The Effect of Nanostructure and Adsorbed Organic Species on the Radical Activity of Combustion-Derived

Combustion-derived soot is a polydispersion of carbon-based species ranging from a molecular scale length to a particle scale length (1-100 nm). It has been implicated as a contributor of respiratory and heart disease, and its mechanisms of action is related to the composition and structure, in turn mainly depending on the fuel and temperature environment in which soot is generated. Soot particles present a structural variability at a mesoscopic scale (size, geometry, nanostructure, primary particle diameter) that can be responsible of a different lung deposition degree and particle translocation behaviour.
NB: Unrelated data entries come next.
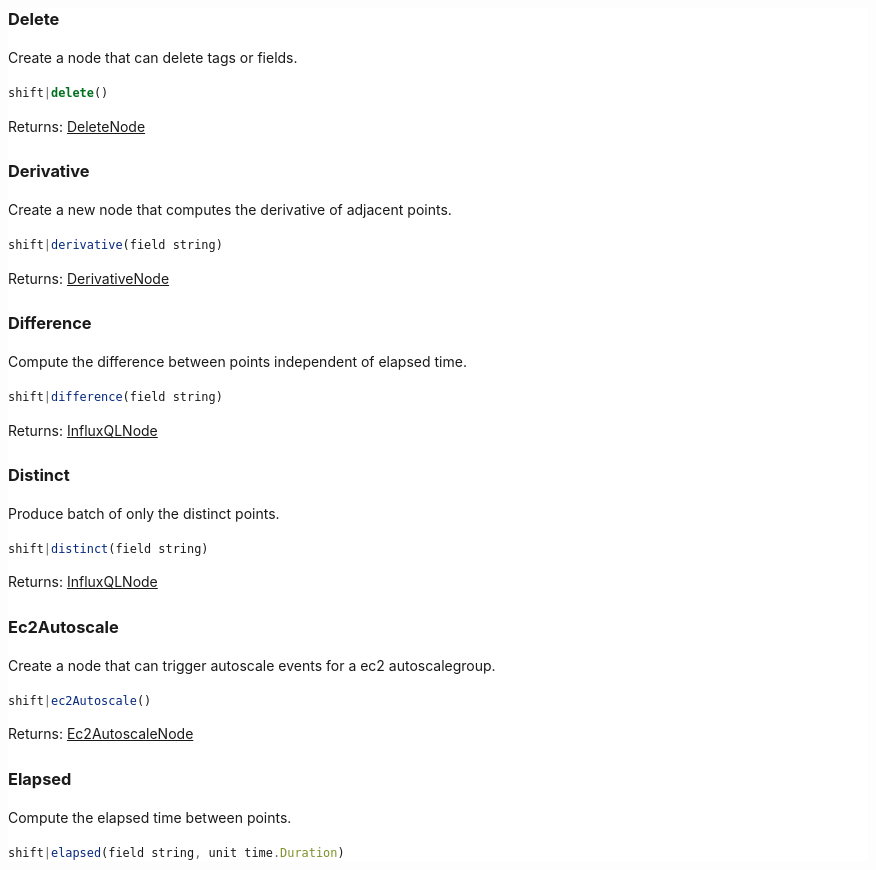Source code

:### Delete

Create a node that can delete tags or fields.


```js
shift|delete()
```

Returns: [DeleteNode](/kapacitor/v1/reference/nodes/delete_node/)

### Derivative

Create a new node that computes the derivative of adjacent points.


```js
shift|derivative(field string)
```

Returns: [DerivativeNode](/kapacitor/v1/reference/nodes/derivative_node/)

### Difference

Compute the difference between points independent of elapsed time.


```js
shift|difference(field string)
```

Returns: [InfluxQLNode](/kapacitor/v1/reference/nodes/influx_q_l_node/)

### Distinct

Produce batch of only the distinct points.


```js
shift|distinct(field string)
```

Returns: [InfluxQLNode](/kapacitor/v1/reference/nodes/influx_q_l_node/)

### Ec2Autoscale

Create a node that can trigger autoscale events for a ec2 autoscalegroup.


```js
shift|ec2Autoscale()
```

Returns: [Ec2AutoscaleNode](/kapacitor/v1/reference/nodes/ec2_autoscale_node/)

### Elapsed

Compute the elapsed time between points.


```js
shift|elapsed(field string, unit time.Duration)
```
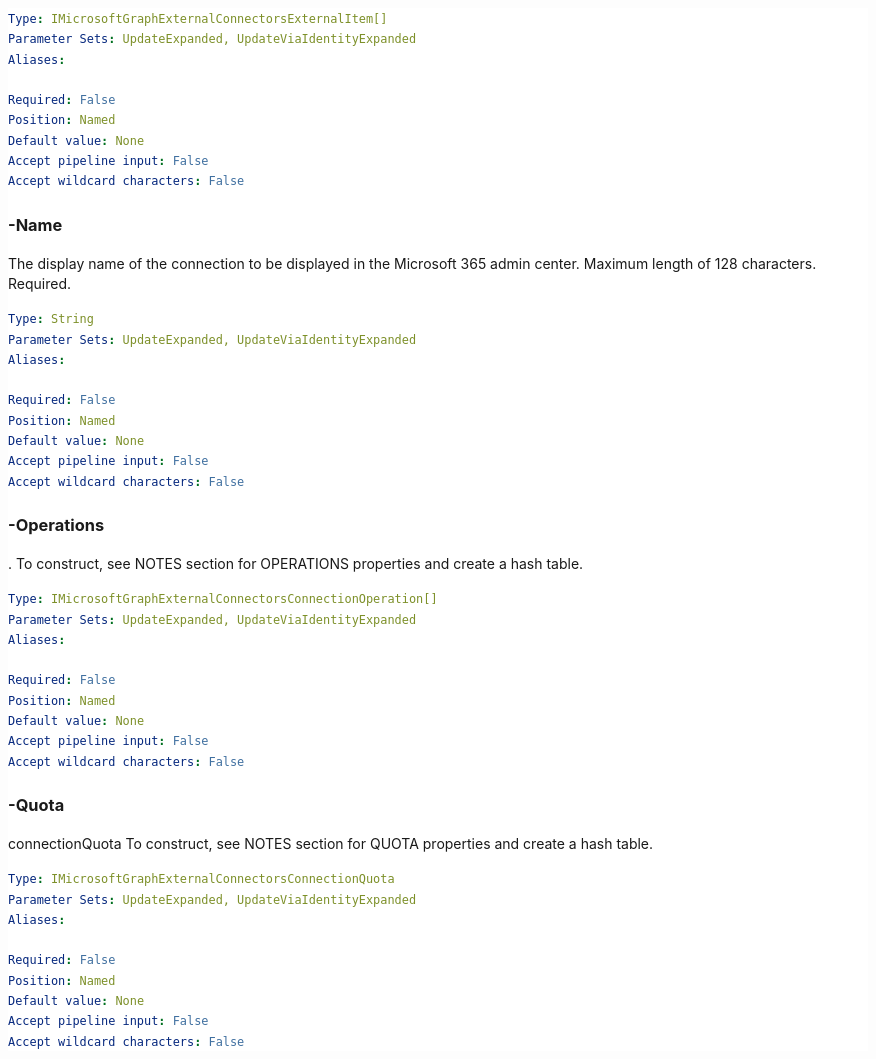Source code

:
 ```yaml
Type: IMicrosoftGraphExternalConnectorsExternalItem[]
Parameter Sets: UpdateExpanded, UpdateViaIdentityExpanded
Aliases:

Required: False
Position: Named
Default value: None
Accept pipeline input: False
Accept wildcard characters: False
```

### -Name
The display name of the connection to be displayed in the Microsoft 365 admin center.
Maximum length of 128 characters.
Required.

```yaml
Type: String
Parameter Sets: UpdateExpanded, UpdateViaIdentityExpanded
Aliases:

Required: False
Position: Named
Default value: None
Accept pipeline input: False
Accept wildcard characters: False
```

### -Operations
.
To construct, see NOTES section for OPERATIONS properties and create a hash table.

```yaml
Type: IMicrosoftGraphExternalConnectorsConnectionOperation[]
Parameter Sets: UpdateExpanded, UpdateViaIdentityExpanded
Aliases:

Required: False
Position: Named
Default value: None
Accept pipeline input: False
Accept wildcard characters: False
```

### -Quota
connectionQuota
To construct, see NOTES section for QUOTA properties and create a hash table.

```yaml
Type: IMicrosoftGraphExternalConnectorsConnectionQuota
Parameter Sets: UpdateExpanded, UpdateViaIdentityExpanded
Aliases:

Required: False
Position: Named
Default value: None
Accept pipeline input: False
Accept wildcard characters: False
```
Moreover the toxic effects of inhaled dusts are believed to be mainly driven by oxidative stress which is the result of the generation of reactive oxygen species (ROS) that could potentially react with cells or surrounding fluid. This chapter aims to gain insights about the radical activity measured by electron spin resonance of soot generated from different fuels (benzene and ethylene) in relation to the specific local chemistry as inferred by infrared and Raman spectroscopy. The experimental work reported in this chapter was performed on combustion-derived soot collected in premixed flames in order to obtain a good control of the nanostructural parameters. The specific activity of the soot structure was also studied by washing the carbonaceous material with solvents in order to eliminate in a selective way loosely (mainly light polycyclic aromatic hydrocarbons, PAH) and strongly surface-adsorbed species (mainly large PAH).